(Dataset entries)
+++
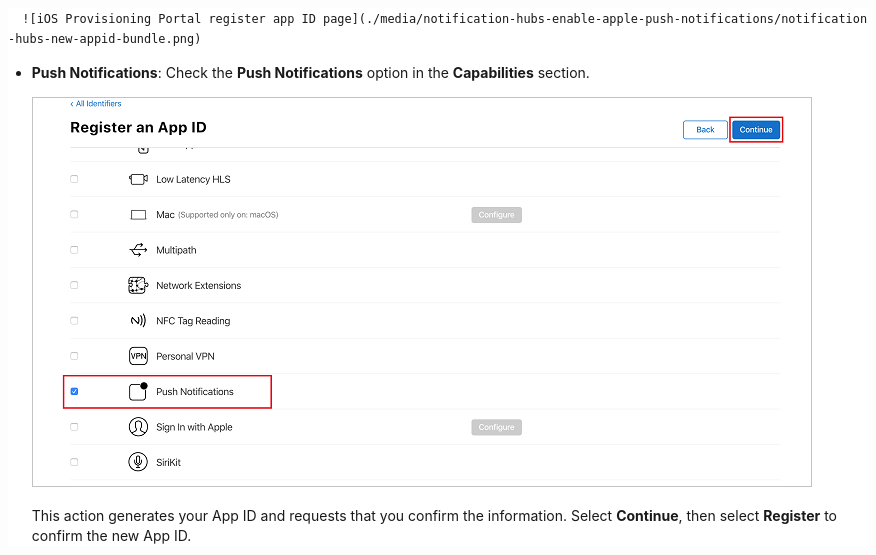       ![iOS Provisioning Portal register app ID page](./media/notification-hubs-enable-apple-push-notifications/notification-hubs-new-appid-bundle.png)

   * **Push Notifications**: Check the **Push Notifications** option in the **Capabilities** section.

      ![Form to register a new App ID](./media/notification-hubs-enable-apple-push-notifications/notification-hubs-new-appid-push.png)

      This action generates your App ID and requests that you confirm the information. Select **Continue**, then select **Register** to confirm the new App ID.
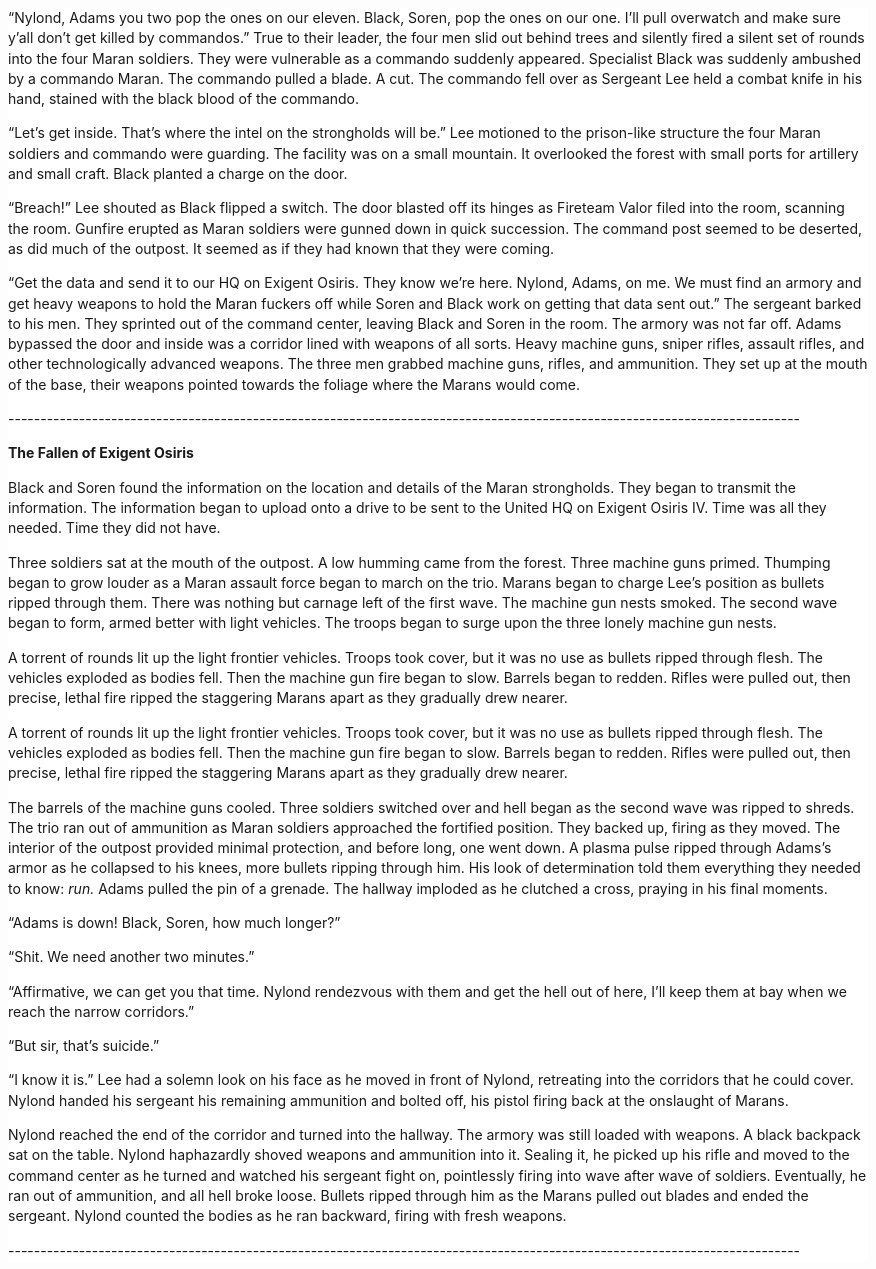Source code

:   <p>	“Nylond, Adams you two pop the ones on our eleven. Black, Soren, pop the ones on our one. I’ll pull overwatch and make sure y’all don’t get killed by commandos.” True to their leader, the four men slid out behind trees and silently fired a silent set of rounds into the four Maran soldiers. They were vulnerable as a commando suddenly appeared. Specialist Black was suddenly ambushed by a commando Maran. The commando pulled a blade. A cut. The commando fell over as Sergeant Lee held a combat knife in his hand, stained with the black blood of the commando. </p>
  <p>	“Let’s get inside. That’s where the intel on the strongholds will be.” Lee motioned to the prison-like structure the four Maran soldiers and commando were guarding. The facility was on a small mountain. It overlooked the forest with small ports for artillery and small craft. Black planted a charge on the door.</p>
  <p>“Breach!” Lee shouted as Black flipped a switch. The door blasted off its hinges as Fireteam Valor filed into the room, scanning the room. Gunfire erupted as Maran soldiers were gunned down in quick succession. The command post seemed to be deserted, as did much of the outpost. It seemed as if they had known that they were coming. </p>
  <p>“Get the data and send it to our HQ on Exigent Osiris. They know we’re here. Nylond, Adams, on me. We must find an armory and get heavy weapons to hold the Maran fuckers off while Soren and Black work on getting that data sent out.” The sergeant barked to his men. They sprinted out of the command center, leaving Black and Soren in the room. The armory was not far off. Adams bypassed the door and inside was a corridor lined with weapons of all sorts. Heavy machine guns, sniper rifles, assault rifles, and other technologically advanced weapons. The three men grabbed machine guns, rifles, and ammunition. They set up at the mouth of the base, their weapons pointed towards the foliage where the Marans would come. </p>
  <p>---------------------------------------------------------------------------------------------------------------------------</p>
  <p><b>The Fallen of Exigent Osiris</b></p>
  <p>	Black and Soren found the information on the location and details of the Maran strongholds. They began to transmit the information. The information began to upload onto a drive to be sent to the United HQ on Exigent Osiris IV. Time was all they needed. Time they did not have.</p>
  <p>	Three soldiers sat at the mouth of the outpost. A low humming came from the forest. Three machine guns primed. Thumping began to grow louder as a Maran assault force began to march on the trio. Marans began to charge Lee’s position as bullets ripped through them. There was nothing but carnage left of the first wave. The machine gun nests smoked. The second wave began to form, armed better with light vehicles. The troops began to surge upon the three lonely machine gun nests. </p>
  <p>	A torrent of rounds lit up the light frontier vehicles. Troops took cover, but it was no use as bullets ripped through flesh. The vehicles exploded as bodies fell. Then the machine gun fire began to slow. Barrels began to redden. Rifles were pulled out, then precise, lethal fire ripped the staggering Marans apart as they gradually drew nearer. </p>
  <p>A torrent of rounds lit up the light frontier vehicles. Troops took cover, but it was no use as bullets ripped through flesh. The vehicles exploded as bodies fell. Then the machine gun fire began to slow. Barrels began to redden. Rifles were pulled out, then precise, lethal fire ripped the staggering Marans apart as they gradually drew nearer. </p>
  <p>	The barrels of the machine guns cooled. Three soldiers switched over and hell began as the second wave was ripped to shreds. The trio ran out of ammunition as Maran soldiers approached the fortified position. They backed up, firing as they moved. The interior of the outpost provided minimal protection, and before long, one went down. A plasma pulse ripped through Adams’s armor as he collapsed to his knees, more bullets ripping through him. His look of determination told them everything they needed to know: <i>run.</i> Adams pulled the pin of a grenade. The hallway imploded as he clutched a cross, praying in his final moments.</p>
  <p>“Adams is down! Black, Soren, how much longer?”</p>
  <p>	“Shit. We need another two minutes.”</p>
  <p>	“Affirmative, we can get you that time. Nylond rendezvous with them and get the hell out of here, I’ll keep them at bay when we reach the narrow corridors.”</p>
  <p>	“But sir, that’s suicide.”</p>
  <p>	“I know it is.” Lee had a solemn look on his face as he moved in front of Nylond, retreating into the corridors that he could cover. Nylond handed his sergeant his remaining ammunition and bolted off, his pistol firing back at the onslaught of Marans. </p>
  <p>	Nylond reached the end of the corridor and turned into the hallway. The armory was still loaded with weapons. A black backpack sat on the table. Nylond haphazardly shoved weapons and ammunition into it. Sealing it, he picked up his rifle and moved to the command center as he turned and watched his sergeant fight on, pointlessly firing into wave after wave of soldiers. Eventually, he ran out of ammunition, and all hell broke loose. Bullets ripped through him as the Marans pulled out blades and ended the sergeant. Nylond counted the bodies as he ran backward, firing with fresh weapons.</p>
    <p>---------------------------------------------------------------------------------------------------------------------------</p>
+++
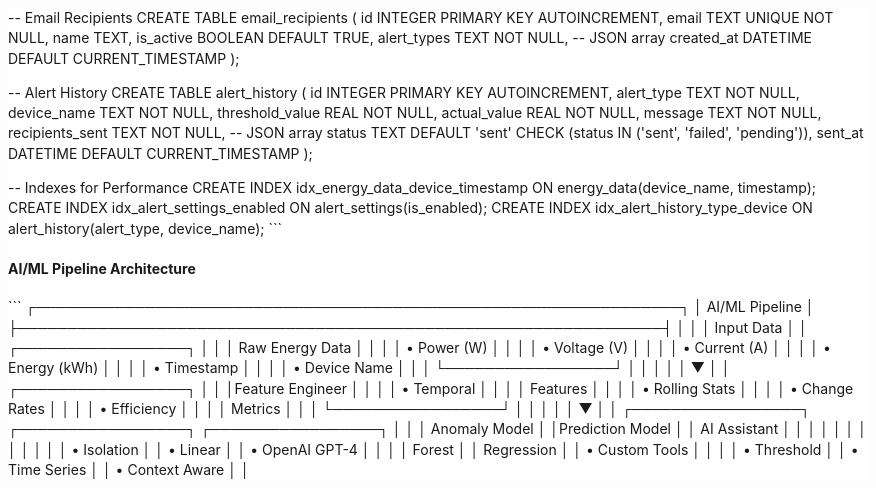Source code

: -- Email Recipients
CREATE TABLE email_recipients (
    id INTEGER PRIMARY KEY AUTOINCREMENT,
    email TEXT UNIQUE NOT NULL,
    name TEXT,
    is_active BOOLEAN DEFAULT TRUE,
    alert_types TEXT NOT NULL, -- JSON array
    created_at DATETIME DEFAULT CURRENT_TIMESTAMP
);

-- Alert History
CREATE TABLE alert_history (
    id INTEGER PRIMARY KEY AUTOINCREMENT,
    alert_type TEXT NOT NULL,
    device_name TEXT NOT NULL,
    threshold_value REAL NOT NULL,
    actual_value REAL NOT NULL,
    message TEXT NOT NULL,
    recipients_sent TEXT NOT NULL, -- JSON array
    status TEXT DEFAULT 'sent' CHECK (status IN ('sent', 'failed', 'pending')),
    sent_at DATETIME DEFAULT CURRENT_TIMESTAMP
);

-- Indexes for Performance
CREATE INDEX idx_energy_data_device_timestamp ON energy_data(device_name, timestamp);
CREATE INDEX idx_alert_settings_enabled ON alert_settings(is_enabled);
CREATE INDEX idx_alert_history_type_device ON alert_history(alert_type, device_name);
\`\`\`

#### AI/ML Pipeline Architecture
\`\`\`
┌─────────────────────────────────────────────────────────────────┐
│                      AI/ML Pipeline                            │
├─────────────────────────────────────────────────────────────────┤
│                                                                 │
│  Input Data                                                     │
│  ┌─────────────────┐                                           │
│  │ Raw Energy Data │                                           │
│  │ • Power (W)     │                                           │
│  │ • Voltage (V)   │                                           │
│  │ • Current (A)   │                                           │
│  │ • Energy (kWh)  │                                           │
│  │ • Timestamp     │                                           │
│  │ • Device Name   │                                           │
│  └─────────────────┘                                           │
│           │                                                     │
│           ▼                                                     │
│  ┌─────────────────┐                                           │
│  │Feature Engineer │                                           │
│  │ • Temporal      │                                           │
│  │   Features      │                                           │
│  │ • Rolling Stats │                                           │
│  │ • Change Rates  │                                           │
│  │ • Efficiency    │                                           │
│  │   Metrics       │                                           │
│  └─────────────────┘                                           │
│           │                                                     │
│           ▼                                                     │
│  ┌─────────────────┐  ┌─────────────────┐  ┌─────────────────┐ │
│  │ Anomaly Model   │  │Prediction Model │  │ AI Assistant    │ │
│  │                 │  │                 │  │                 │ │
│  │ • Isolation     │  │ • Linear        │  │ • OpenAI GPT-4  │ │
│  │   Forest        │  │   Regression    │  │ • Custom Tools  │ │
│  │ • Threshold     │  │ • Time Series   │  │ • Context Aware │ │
+++
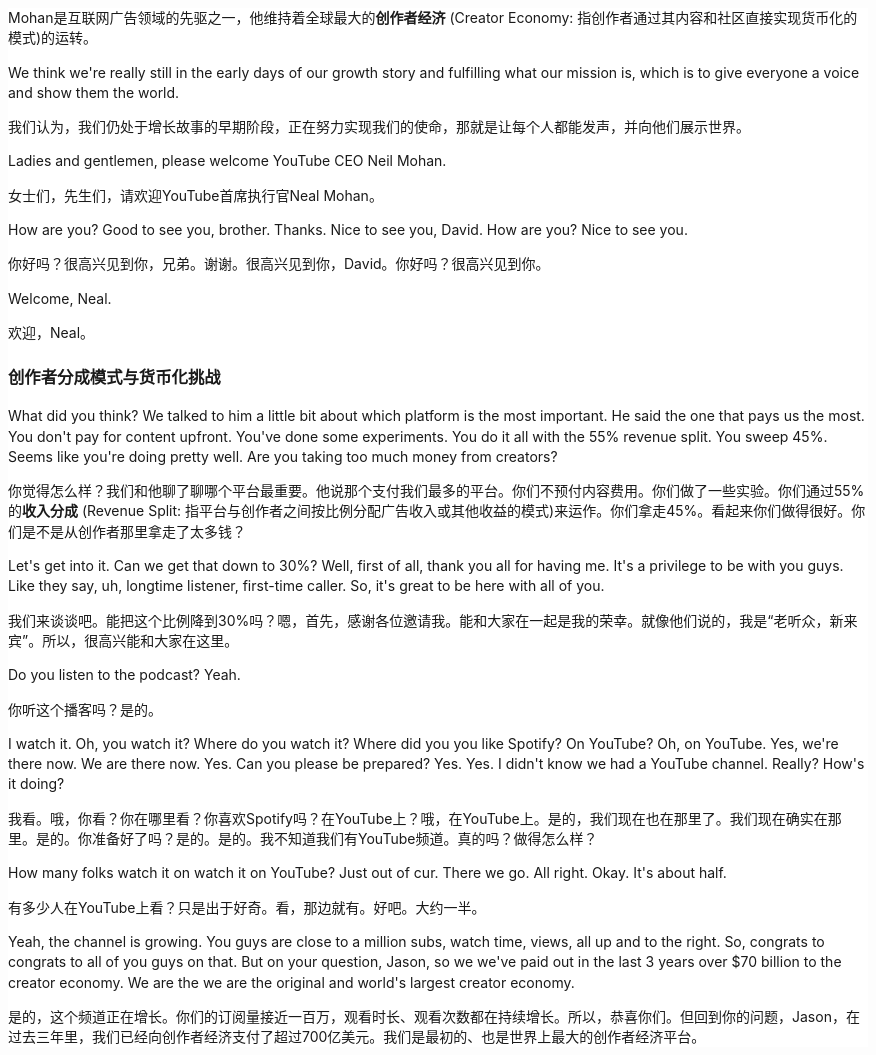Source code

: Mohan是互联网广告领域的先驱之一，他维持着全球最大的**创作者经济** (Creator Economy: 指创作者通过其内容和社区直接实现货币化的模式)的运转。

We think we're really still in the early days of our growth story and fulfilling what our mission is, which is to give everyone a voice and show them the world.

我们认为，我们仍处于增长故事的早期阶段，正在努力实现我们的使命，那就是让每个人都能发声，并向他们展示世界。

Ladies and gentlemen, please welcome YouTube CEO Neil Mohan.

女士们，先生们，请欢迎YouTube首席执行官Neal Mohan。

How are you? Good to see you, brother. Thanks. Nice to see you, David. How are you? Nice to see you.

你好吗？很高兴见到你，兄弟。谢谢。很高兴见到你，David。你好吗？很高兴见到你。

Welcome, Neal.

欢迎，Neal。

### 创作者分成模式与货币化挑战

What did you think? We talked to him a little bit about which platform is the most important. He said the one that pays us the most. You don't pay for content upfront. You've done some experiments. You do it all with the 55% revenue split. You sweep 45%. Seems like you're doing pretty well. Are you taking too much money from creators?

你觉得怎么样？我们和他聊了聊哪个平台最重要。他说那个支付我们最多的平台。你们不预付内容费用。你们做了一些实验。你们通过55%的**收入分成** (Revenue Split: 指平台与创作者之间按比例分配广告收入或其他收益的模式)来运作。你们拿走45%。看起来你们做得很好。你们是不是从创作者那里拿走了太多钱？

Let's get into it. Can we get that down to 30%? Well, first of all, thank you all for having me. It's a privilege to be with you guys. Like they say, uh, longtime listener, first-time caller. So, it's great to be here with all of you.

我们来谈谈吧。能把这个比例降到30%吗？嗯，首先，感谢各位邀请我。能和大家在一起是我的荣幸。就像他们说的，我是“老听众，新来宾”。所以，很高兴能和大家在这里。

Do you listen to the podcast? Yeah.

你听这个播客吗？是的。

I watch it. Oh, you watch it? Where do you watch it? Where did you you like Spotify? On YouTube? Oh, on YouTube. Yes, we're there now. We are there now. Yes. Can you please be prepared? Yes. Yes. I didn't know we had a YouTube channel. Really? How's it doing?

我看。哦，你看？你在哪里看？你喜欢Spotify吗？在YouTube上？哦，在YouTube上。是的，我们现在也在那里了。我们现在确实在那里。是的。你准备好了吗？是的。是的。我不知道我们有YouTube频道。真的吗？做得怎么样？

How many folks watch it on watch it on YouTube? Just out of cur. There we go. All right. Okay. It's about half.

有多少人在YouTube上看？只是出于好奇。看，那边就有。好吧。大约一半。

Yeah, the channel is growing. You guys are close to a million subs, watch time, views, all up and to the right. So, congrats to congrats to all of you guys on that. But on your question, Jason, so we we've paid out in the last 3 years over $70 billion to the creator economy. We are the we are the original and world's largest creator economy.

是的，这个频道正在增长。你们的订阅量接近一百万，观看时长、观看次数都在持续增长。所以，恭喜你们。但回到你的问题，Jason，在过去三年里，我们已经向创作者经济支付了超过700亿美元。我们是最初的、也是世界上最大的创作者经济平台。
+++
WORK INSTRUCTIONS: From the records given above, copy all lines containing "world".

FINISHED TASK:
We think we're really still in the early days of our growth story and fulfilling what our mission is, which is to give everyone a voice and show them the world.
Yeah, the channel is growing. You guys are close to a million subs, watch time, views, all up and to the right. So, congrats to congrats to all of you guys on that. But on your question, Jason, so we we've paid out in the last 3 years over $70 billion to the creator economy. We are the we are the original and world's largest creator economy.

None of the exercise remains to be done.